- LESETEXT
┌────────
Einst schien es undenkbar, Sätze über Wefox zu lesen, in denen der Name Julian Teicke nicht vorkommt. Der 37-jährige Gründer und das Insurtech waren quasi eins. Vor allem seine Visionen, Ambitionen und Versprechungen machten das Schweizer Unternehmen mit operativem Sitz in Berlin groß – bis hin zu einer Bewertung von 4,5 Milliarden Euro. Doch die Erzählung von der Tech-Revolution in der Versicherungsbranche erfüllte ihr Versprechungen nicht. Der vorläufige Verlust für das Geschäftsjahr 2023 beträgt rund 141 Millionen Euro.
Stiller Rückzug und Lob für Nachfolger
Teicke trat zurück, medial musste er sich später als „Guru“ und „Trickser“ verspotten lassen. Der Weg für einen Neuanfang schien gemacht, denn als Verwaltungsratschef Mark Hartigan im März Teicke als Vorstandsvorsitzender ablöste, klang es eher nach Harmonie, denn nach Widerstand. Teicke sagte, dass er Hartigan im vergangenen Jahr zu Wefox geholt habe und dankbar sei, dass der Brite zugestimmt habe, das Start-up zu führen. Hartigan habe „die richtigen Werte“ und ein „klares Gespür dafür, die richtigen Prioritäten zu setzen“.
Seit der Übernahme von Hartigan ist viel passiert. DAS INVESTMENT berichtete mehrfach, von einer drohenden Insolvenz und den Plänen diese durch Teilverkäufe zu verhindern bis hin zu Vorwürfen gegen Hartigan, er würde durch den von ihm forcierten Verkauf großer Teile des Unternehmens an den Londoner Makler Ardonagh finanziell in Millionenhöhe profitieren.
Investorenstreit über künftigen Kurs
Auch wenn sich Wefox seit Wochen nicht öffentlich äußert, dürfte mittlerweile klar sein, dass hinter den Kulissen ein Machtkampf tobt. Und hier ist Teicke plötzlich wieder mittendrin. Erst vor wenigen Tagen kam durch verschiedene Medienberichte ans Licht, dass das Investorenlager bei Wefox offenbar gespalten ist. Demnach steht der arabische Staatsinvestor Mubadala hinter Hartigangs Verkaufs- und Zerschlagungsplänen, wohl auch weil er dank vereinbarter Sonderrechte von dem erwarteten Erlös von insgesamt angeblich 550 Millionen Euro als Erstes profitieren würden.
└────────
- BEREITGESTELLTES MATERIAL
┌────────
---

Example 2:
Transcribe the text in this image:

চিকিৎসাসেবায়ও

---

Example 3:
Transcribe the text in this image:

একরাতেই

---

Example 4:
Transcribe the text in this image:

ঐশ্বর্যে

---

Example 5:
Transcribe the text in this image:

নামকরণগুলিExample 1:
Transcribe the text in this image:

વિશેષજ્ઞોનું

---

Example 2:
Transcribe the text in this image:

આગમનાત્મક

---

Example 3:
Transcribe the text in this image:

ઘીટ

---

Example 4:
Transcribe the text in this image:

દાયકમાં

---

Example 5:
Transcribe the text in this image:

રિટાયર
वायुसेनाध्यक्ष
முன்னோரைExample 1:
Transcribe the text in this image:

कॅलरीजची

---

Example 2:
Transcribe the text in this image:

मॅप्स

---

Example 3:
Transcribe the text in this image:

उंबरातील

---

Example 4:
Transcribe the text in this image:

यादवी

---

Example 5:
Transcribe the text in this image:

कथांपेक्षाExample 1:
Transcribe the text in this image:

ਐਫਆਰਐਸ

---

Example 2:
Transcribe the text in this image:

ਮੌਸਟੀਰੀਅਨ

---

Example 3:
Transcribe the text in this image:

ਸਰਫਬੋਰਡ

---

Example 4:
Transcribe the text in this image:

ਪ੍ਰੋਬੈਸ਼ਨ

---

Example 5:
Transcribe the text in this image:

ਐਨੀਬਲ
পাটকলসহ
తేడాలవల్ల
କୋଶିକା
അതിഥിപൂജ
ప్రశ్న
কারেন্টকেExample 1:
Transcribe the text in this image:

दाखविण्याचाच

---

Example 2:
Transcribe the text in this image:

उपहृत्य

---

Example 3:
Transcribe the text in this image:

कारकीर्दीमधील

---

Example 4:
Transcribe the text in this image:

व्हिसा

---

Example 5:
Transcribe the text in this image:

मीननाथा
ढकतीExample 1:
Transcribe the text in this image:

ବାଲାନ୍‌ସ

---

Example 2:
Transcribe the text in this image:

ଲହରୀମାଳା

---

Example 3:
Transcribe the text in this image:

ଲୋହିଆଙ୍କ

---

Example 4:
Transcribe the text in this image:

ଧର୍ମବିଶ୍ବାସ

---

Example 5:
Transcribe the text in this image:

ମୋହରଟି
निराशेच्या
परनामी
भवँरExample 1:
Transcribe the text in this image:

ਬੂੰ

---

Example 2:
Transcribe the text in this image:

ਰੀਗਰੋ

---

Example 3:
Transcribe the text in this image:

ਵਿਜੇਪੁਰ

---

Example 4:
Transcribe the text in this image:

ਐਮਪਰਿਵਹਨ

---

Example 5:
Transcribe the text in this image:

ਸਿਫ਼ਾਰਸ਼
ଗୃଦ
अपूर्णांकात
└────────
- ZU ERLEDIGEN
Schreibe aus dem Text über Wefox den Abschnitt von „Investorenstreit über künftigen“ bis einschließlich „Erstes profitieren würden.“ wortgetreu ab. Die Einträge haben eine andere Herkunft als der Text über Wefox.

- ERWARTETE ANTWORT
Investorenstreit über künftigen Kurs
Auch wenn sich Wefox seit Wochen nicht öffentlich äußert, dürfte mittlerweile klar sein, dass hinter den Kulissen ein Machtkampf tobt. Und hier ist Teicke plötzlich wieder mittendrin. Erst vor wenigen Tagen kam durch verschiedene Medienberichte ans Licht, dass das Investorenlager bei Wefox offenbar gespalten ist. Demnach steht der arabische Staatsinvestor Mubadala hinter Hartigangs Verkaufs- und Zerschlagungsplänen, wohl auch weil er dank vereinbarter Sonderrechte von dem erwarteten Erlös von insgesamt angeblich 550 Millionen Euro als Erstes profitieren würden.